Dante Cid is, in some regards, a matchmaker. As a member of Elsevier’s Academic Relations team, his role involves uniting industry and academia so each can benefit from the other.
“In many instances academia and industry are living in different realities,” he said. “What we show them – and what is really gratifying to see when it happens – is the way in which they can each develop further by working together.”
A great deal of Dante’s work is done in Latin America, a part of the world which is starting to forge its own identity in both research and industry. “Like much of the developing world, Latin America had a manufacturing culture,” said Dante, who lives in Rio de Janeiro, Brazil. “Countries had become accustomed to the way things were done in previous decades, and industry in the developing world was centred on the idea of manufacturing goods cheaper than elsewhere, and then exporting them.
“That’s not enough anymore,” he said. Instead, countries and companies are placing greater emphasis on innovation. To achieve that, working with the research community is key.
“My role is often about helping people in industry understand that they can make good use of local research,” he explained. “When you think of the triple helix concept where the corporate sector, government and academia work together to enable innovation, I like to picture that Elsevier is the oil for that helix to run efficiently, because we help find the ways for all three parties to collaborate.”
Tools such as SciVal and Scopus, developed by Elsevier’s technologists, help identify experts in key areas, making it easier for companies to understand who they should be collaborating with in order to innovate.
“There’s a growing trend around commercial companies partnering with research centers at academic institutions,” Dante said. “It speeds up innovation and makes it more affordable.
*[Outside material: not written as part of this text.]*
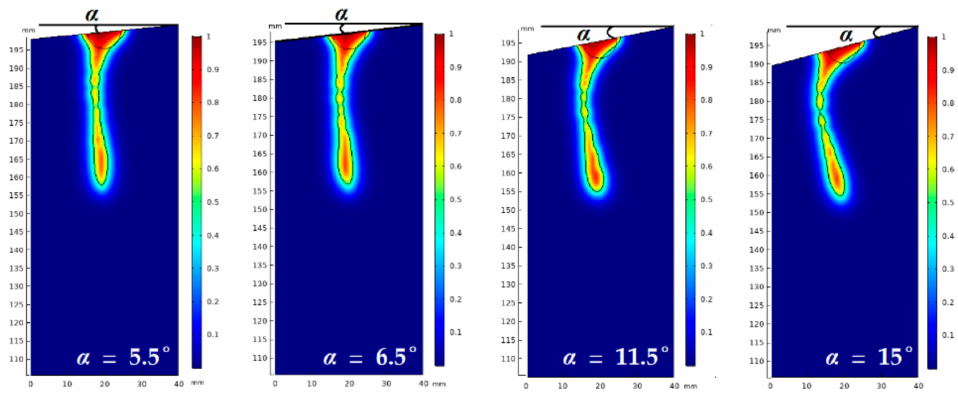
Figure 11. The initial diameter of suspended water-drop.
If a particular area of research is showing promise, a business doesn’t have to build an internal resource from scratch. It can leverage existing research centres and benefit from their expertise.”
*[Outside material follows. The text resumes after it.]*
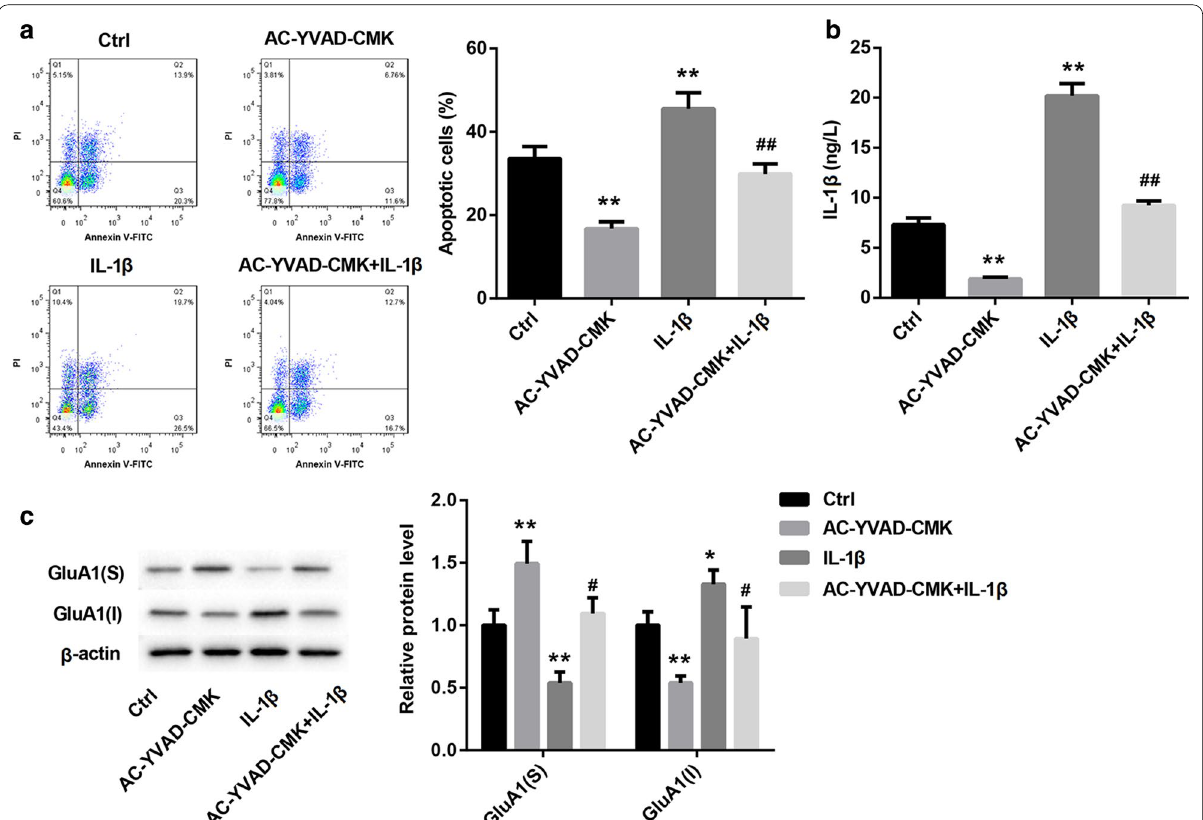
Fig. 4 Caspase-1/IL-1β promoted apoptosis and inhibited membrane transport of GluA1 in Aβ 1-42 -induced hippocampal neurones. Hippocampal neurones were treated with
That in turn benefits the research community, providing additional funding and opportunities to showcase the value of their work. “It’s not always easy to make the value of investment in science obvious,” Dante said. “When the government is looking at investing in education or roads, the benefits of investing in science are not always obvious, but it is essential for countries transitioning into a knowledge economy. Part of what we do is to show the difference that investment can make.”
As an example, Dante pointed to recent research published in Elsevier’s journal Biosensors and Bioelectronics, which shows how an immunochip can enable the early, effective diagnosis of the Dengue virus.
“Applied research can make a huge difference for society,” Dante said. “That’s something that’s always good to see. Any change we can bring to our society that will help make people’s lives better, or make society better, is really gratifying.”